“He said so?” Pavarotti asked. “Well, in my opinion, it is very necessary, because I am intent to enlarge the world of the opera. Mr. Bing wanted to keep the world of the opera small and restricted….this statement makes me think that Mr. Bing is not an intelligent person who follows the times.”
Bing had even harsher words about Pavarotti and I asked if he wanted to hear them.
“Of course,” the tenor said. “What?”
“He said, ‘Seeing that stupid, ugly face everywhere I go is getting on my nerves.’”
Pavarotti was not used to hearing such remarks to his face. And believe me, it was not easy repeating them to him. “I don’t care what he said!” Pavarotti exclaimed. “If he thinks I have a stupid, ugly face, it is his problem. I mean, he doesn’t have a good face himself. The only reason he is talking like that is because his face is not all over. Believe me. With all due respect, I think he should take a little more care when he talks.”
And yet, in spite of causing him “big trouble” Pavarotti remained a friend. After the interview came out he returned to Los Angeles for a concert at the Hollywood Bowl. He came to our house in the Hollywood Hills for lunch. He had a driver, but had told no one but his manager where he was going. It was a very casual, low-key afternoon. My wife served him dumplings, which he couldn’t get enough of, and our precocious daughter Maya, just 2 1/2, showed him how she could ride her tricycle. She had also prepared to sing “O Sole Mio” for him, but when she saw the size of the man when he came through our door, she completely forgot about singing. After an hour, a stretch limousine pulled up to our house and two men dressed in suits came knocking. Pavarotti was expected at Tower Records in West Hollywood to do a signing and thousands of people were waiting in line for him. “Give me a little more time,” he said to them, and they went outside while he ate a few more dumplings and changed his shirt.
As he was about to leave to promote a new recording I asked him if he was generally happy with his recordings.
“I am generally unhappy,” he said. “I am too demanding. I look for perfection. In records, they give more importance to the orchestra than the voice. They should make a better balance. I feel that way about all records—more so for mine.”
When I asked him how he felt when he listened to recordings he made twenty years before he said he cried. “Because I thought to be much better than I was.”

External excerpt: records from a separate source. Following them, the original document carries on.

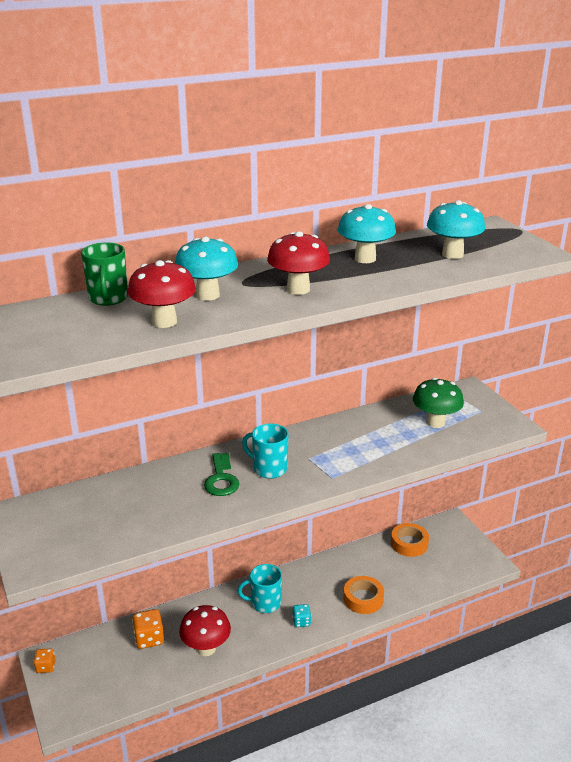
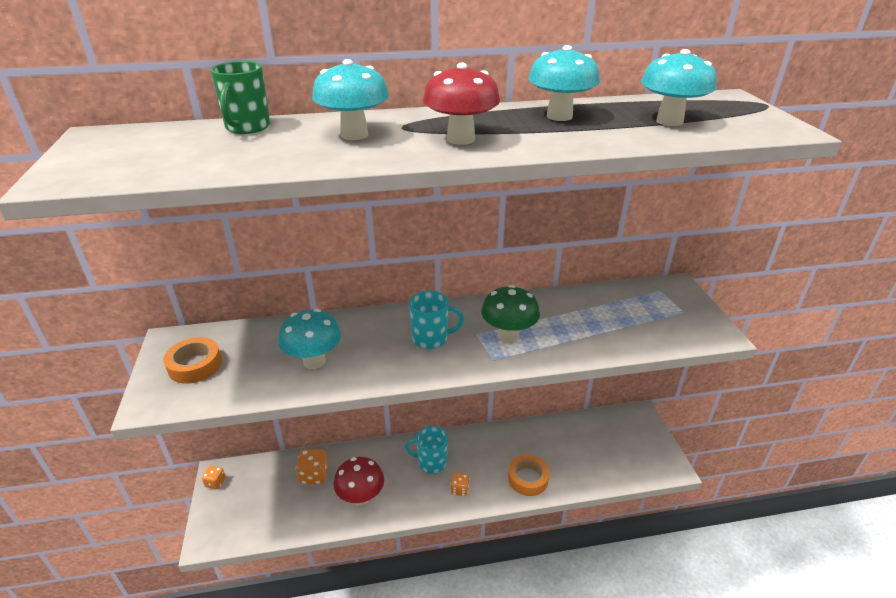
camera: 15 degrees right, 5 degrees up
(164, 322) = (283, 156): red mushroom -> none
(169, 506) = (314, 361): none -> turquoise mushroom
(221, 479) = (378, 341): green key -> none
(269, 469) = (431, 339): turquoise mug -> turquoise mug turned 135 degrees clockwise
(301, 621) = (459, 489): turquoise dice -> orange dice
(409, 543) = (591, 429): orange tape -> orange tape (195, 365)
(435, 422) = (628, 317): green mushroom -> green mushroom (508, 336)

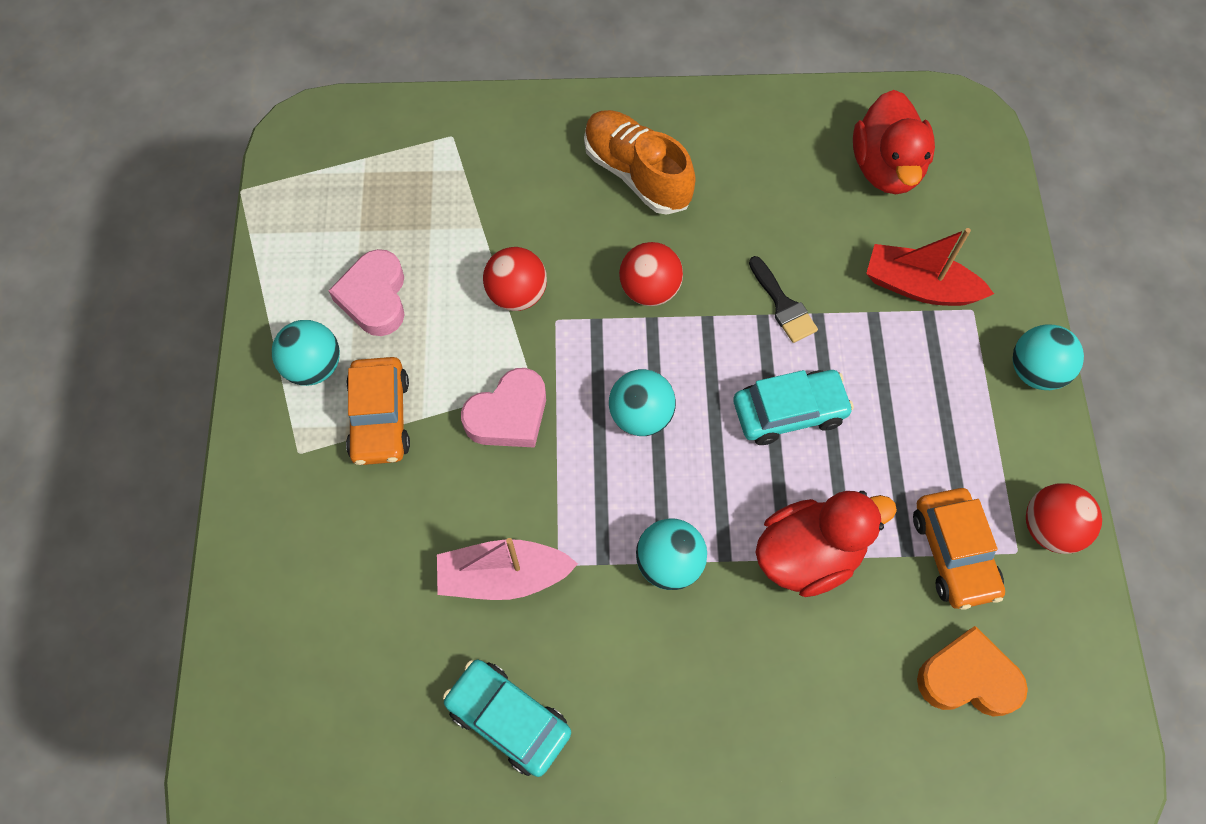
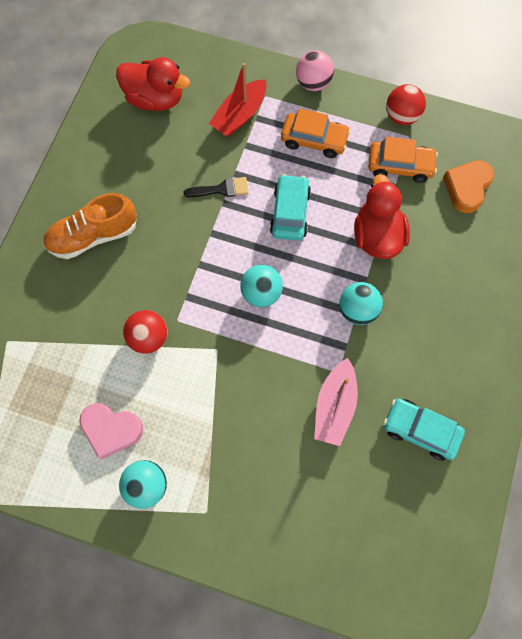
camera: 70 degrees left, 5 degrees up
(380, 418) = (202, 451): orange car -> orange car (314, 140)
(508, 415) = (231, 370): pink heart -> none
(508, 719) = (420, 430): turquoise car -> turquoise car turned 60 degrees clockwise
(649, 289) = (179, 258): red ball -> none
(1035, 371) = (313, 83): turquoise ball -> pink ball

Soon after he left Maya remembered that she had wanted to sing for him. I said she should dictate to me a thank you note for coming to visit, which she did, including in her little note that she was sorry she didn’t sing what she had rehearsed. I included a photograph I took of the two of them. A few weeks later Maya got a letter in the mail.
“It was an enormous pleasure for me to receive the beautiful photograph that you sent to me of the two of us. I am sorry that I missed your version of “o sole mio,” but I am sure that the next time we get together you will sing it for me. Maybe I will even be able to give you a few pointers…No pointers for your mother on her dumplings—which were exquisite, or her artwork which was impressive, or for your father whose hospitality and friendship will always be special to me.
“Un grand bacio,
“N.B. ‘L’articolo e bellissimo Grazie Larry.’ Luciano”
I always thought we’d have more lunches and dinners together, but the pace of Pavarotti’s life and the distance his handlers insisted on made the development of new friendships difficult if not impossible. Pavarotti had three daughters from his first marriage of 37 years and one from his second in 2002. He treasured whatever private time he had left between performances and rehearsals. “In the world of opera,” he told me, “what you are, what you really are, is not a joke. If you want to stay at the top, you cannot fake it. It is very difficult to stay at the top.”
He stayed at the top until the very end. What he was, what he really was, was the greatest tenor of his time. I was lucky to have shared some time with him, and to have the memories he left behind.
Tens of thousands of mourners came to pay their respect at his funeral in Modena on September 8, 2007. Only 700 were able to fit inside the 12th century cathedral, which included Italy’s President Giorgio Napolitano and invited guests from around the world. After the eulogies and prayers a video was shown inside the church and on a big screen outside of Pavarotti singing a duet with his father. And when it was over, something unusual happened in that solemn cathedral. The 700 mourners stood and applauded, as did the thousands of people outside. How fitting, that the tenor with the golden voice, who thrilled audiences in opera houses and concert halls around the world, should be ushered into heaven with a standing ovation.